O parecer de 67 páginas resultou na elaboração de dois projetos de decreto legislativo (PDLs), assinados pelo relator Luiz Fernando Vampiro (MDB) e o relator-adjunto Jessé Lopes (PSL), que autorizam a instauração do processo contra Moisés e Daniela. O parecer será lido na sessão ordinária desta terça-feira e publicado no Diário Oficial da Assembleia para que os PDLs sejam colocados em votação em plenário, em sessão ordinária.

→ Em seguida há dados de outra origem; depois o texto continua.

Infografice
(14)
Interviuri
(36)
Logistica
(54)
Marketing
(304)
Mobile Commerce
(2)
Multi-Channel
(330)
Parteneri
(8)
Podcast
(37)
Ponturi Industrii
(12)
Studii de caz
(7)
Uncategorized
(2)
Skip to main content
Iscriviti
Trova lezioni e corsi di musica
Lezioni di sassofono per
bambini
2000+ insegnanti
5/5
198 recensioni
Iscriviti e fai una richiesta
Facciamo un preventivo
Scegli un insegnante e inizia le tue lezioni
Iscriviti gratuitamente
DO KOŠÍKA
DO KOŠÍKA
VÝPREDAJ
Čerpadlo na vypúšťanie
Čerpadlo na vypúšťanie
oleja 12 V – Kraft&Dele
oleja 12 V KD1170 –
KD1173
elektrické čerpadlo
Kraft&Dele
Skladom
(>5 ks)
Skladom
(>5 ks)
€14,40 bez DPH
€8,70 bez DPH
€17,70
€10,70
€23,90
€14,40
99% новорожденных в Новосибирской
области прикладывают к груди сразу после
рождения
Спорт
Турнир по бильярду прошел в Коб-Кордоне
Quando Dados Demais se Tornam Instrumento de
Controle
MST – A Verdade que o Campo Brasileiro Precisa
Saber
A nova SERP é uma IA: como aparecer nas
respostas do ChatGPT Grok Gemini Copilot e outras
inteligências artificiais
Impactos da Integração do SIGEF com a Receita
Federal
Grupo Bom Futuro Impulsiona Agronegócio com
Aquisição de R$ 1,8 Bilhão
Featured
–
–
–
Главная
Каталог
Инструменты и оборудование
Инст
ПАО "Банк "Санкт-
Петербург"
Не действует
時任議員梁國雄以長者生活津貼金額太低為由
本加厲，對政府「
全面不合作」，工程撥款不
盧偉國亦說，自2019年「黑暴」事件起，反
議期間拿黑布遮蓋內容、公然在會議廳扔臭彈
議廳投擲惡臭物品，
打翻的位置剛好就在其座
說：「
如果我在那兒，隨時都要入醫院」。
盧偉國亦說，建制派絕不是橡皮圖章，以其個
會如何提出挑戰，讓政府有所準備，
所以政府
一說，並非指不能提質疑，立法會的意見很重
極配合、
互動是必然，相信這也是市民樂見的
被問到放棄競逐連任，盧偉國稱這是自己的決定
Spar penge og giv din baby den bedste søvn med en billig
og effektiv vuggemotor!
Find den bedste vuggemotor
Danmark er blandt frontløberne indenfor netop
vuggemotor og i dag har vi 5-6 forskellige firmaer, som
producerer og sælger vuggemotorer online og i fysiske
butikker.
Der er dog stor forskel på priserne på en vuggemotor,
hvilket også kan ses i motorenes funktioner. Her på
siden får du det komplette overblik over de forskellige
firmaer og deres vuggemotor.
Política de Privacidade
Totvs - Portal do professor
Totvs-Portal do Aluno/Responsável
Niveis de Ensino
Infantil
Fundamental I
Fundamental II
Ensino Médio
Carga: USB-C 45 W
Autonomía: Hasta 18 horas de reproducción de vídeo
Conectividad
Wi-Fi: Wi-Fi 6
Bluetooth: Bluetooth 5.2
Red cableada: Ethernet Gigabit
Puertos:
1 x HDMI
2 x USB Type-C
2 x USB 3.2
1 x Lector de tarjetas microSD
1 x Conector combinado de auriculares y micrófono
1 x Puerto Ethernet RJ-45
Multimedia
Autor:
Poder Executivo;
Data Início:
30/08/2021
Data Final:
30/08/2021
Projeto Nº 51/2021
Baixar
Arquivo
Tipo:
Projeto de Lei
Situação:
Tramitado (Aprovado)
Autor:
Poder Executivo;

Na manifestação de seu voto, o deputado Vampiro destacou a legitimidade do impeachment como instrumento de sanção pela prática de condutas consideradas inadequadas no exercício de um cargo eletivo. “O impeachment tem previsão legal e constitucional, é uma conquista da democracia, não podendo ser rotulado como golpe de Estado”, escreveu o relator. Vampiro também ressaltou que o relatório da comissão especial diz respeito a um momento pré-processual, no qual a Assembleia apenas autoriza a instauração de um processo, sem adentrar no mérito da denúncia.